“That is deuced awkward,” said that gentleman blandly. “Just excuse me for a moment or two, Fazz.”

He hurried out, leaving Simpkins confronting Mr. Zealander in some confusion. Fazz poked his flaming coal. “This fire! Did you ever see such a morbid conflagration?”

“Rather nice, I thought,” replied Simpkins affably; “quite cool to-night, outside, rather.”

The host peered at him through those dim glasses. “There’s a foggy humidity about everything, like the inside of a cream tart. But sit down,” said Fazz, With the geniality of a man who was about to be hung and was rather glad that he was no longer to be exposed to the fraudulent excess of life, “and tell me a bawdy story.”

Simpkins sank into an armchair and was silent.

“Perhaps you don’t care for bawdy stories?” continued Fazz. “I do, I do. I love vulgarity; there is certainly a niche in life for vulgarity. If ever I possess a house of my own I will arrange—I will, upon my soul—one augustly vulgar room, divinely vulgar, upholstered in sallow pigskin. Do tell me something. You haven’t got a spanner on you, I suppose? There is something the matter with my bed. Once it was full of goose feathers, but now I sleep, as it were, on the bulge of a barrel; I must do something to it with a spanner. I hate spanners—such dreadful democratic tools; they terrify me, they gape at you as if they wanted to bite you. Spanners are made of iron, and this is a funny world, for it is full of things like spanners.”

Simpkins timidly rose up through the waves of this discourse and asked if he could “do” anything. He was mystified, amused, and impressed by this person; he didn’t often meet people like that, he didn’t often meet anybody; he rather liked him. On each side of the invalid there were tables and bottles of medicine.

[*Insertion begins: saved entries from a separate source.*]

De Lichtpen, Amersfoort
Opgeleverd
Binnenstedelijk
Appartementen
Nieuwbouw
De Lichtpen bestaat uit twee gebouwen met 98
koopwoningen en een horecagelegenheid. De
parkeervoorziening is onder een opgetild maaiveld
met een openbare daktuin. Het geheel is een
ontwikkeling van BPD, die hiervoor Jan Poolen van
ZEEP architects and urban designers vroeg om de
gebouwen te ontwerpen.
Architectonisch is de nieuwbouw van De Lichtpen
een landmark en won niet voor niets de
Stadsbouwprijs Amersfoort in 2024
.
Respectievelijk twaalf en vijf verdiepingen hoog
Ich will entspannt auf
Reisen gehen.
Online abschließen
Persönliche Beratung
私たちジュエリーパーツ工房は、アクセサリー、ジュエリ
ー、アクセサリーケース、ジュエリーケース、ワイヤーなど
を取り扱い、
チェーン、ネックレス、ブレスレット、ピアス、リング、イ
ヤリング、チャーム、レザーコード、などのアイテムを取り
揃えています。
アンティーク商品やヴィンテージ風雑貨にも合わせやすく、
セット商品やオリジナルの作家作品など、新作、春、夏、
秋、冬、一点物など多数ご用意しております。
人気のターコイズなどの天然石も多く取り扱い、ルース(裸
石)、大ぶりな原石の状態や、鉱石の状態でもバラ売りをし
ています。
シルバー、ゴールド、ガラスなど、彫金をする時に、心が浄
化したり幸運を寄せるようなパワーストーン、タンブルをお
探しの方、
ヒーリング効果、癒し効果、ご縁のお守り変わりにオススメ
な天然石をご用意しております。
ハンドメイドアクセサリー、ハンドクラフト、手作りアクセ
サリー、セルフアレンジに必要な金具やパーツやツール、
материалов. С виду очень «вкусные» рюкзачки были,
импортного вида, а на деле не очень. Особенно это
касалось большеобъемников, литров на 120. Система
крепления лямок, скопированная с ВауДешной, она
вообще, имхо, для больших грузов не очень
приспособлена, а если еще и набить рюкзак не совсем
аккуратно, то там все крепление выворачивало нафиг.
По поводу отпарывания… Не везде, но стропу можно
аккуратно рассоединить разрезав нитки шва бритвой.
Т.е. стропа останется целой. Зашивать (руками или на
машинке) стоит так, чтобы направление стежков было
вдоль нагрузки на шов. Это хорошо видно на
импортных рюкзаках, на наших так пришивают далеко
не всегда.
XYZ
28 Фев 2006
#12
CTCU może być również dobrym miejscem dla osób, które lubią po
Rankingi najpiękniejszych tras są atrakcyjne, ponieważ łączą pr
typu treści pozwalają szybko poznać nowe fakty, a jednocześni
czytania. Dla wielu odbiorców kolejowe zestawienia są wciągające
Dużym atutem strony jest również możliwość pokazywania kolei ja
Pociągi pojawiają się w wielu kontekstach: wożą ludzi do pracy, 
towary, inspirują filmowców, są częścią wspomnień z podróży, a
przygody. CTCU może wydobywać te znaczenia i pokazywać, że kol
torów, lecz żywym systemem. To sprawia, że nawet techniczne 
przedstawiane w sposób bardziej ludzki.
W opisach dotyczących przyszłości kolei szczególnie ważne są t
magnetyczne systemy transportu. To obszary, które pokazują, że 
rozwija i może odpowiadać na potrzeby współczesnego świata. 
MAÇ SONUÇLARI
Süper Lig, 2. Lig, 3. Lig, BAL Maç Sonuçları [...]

“I am just going to take my temperature,” said Fazz. “Do have a cigarette, dearie, or a cigar. Can you see the matches? Yes; now do you mind surrounding me with my medicines? They give such a hopeful air to the occasion. There’s a phial of sodium salicylate tabloids, I must take six of them in a minute or two. Then there are the quinine capsules; the formalin, yes; those lozenges I suck—have one?—they are so comforting, and that depressing laxative; surround me with them. Oh, glorious, benignant, isn’t it? Now I shall take my temperature; I shall be as stolid as the sphinx for three minutes, so do tell me that story. Where is my thermometer, oh!” He popped the thermometer into his mouth, but pulled it out again. “Do you know L. G.? He’s a blithe little fellow, oh, very blithe. He was in Jacobsen’s rooms the other day—Jacobsen’s a bit of an art connoisseur, you know, and draws and paints, and Jacobsen drew attention to the portrait of a lady that was hanging on the wall. ‘Oh, dear,’ said L. G., ‘what a hag! Where did you get that thing?’ just like that. Such a perfect fool, L. G. ‘It’s my mother,’ says Jacobsen. ‘Oh, of course,’ explained L. G., ‘I didn’t mean that, of course, my dear fellow; I referred to the horrible treatment, entirely to the horrible treatment; it is a wretched daub.’ ‘I did it myself!’ said Jacobsen. You don’t know L. G.? Oh, he is very blithe. What were you going to tell me? I am just going to take my temperature; yesterday it was ninety odd point something. I do hope it is different now. I can’t bear those points, they seem so equivocal.”

Fazz sat with the tube of the thermometer projecting from his mouth. At the end of the test he regarded it very earnestly before returning it disconsolately to the table. Then he addressed his visitor with considerable gloom.

“Pardon me, I did not catch your name.”